Lambda Invoke Function Operator
Two tasks are created with the Lambda invoke function operator. The first is invoked synchronously (RequestResponse) while the latter is asynchronously (Event). Both are configured to raise an error after 10 seconds.
# airflow/dags/example_without_logging.py |
As shown below the task by asynchronous invocation is incorrectly marked as success. It is because practically only the response status code is checked as it doesn’t wait until the invocation finishes. On the other hand, the task by synchronous invocation is indicated as failed. However it doesn’t show the exact error that fails the invocation – see below for further details.
The error message is Lambda function execution resulted in error and it is the generic message constructed by the Lambda invoke function operator.
Custom Lambda Operator
Five tasks are created with the custom Lambda operator The first four tasks cover success and failure by synchronous and asynchronous invocations.

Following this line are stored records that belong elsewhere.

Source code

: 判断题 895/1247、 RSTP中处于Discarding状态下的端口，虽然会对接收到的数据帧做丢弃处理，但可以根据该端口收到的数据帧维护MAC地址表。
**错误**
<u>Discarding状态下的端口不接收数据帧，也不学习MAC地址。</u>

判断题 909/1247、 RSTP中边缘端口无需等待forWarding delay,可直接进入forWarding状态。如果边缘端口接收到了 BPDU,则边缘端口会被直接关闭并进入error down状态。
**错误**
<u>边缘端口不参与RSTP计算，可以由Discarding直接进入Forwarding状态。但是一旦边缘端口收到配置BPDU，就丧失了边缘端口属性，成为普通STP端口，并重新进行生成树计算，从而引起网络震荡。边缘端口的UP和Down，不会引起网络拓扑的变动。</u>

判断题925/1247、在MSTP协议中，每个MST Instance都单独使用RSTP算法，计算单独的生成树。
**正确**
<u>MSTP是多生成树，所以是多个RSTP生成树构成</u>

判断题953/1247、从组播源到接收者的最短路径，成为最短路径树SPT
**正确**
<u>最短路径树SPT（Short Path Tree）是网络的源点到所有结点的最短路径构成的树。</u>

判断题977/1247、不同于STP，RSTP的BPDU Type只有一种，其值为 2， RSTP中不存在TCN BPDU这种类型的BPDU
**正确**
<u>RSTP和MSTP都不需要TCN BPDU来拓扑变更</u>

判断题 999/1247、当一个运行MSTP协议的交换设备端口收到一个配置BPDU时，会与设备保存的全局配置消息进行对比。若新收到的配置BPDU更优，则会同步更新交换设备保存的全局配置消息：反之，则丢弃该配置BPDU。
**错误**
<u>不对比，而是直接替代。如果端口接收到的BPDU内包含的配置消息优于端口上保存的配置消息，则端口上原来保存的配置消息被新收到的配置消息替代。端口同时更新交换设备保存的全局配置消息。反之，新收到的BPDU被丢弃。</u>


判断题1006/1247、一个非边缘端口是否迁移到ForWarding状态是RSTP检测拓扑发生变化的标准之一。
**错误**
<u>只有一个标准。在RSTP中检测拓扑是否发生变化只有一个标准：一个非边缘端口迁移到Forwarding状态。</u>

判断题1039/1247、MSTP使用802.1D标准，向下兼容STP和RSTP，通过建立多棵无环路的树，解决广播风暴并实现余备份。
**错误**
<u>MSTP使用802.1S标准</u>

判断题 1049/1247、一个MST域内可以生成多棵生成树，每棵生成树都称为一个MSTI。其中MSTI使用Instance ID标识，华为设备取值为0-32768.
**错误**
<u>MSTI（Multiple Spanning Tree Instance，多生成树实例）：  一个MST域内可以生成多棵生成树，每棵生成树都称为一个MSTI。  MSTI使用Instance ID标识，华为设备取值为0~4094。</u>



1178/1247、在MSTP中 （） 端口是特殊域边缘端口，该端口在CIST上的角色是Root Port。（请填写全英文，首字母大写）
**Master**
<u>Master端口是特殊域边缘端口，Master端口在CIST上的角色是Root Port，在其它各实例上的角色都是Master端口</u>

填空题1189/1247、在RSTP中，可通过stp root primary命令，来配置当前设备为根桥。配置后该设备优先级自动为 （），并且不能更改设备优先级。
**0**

The last task is to check failure due to timeout.
# airflow/dags/example_with_logging.py |
As expected we see two success tasks and three failure tasks. The custom Lambda operator tracks Lambda function invocation status correctly.
Below shows log messages of the success task by asynchronous invocation. Each message includes the same correlation ID and the last message from the Lambda function is Function ended.
The failed task by asynchronous invocation also shows all log messages and it is possible to check what caused the invocation to fail.
The case of failure due to timeout doesn’t show an error message from the Lambda invocation. However we can treat it as failure because we don’t see the message of the function invocation ended within the function timeout.
Still the failure by synchronous invocation doesn’t show the exact error message and it is because an error is raised before the process log events function is executed. Because of this, I advise to invoke a Lambda function asynchronously.
Summary
In this post, we discussed limitations of the Lambda invoke function operator and created a custom Lambda operator. The custom operator reports the invocation result of a function correctly and records the exact error message from failure. A number of tasks are created to compare the results between the two operators and it is shown that the custom operator handles those limitations successfully.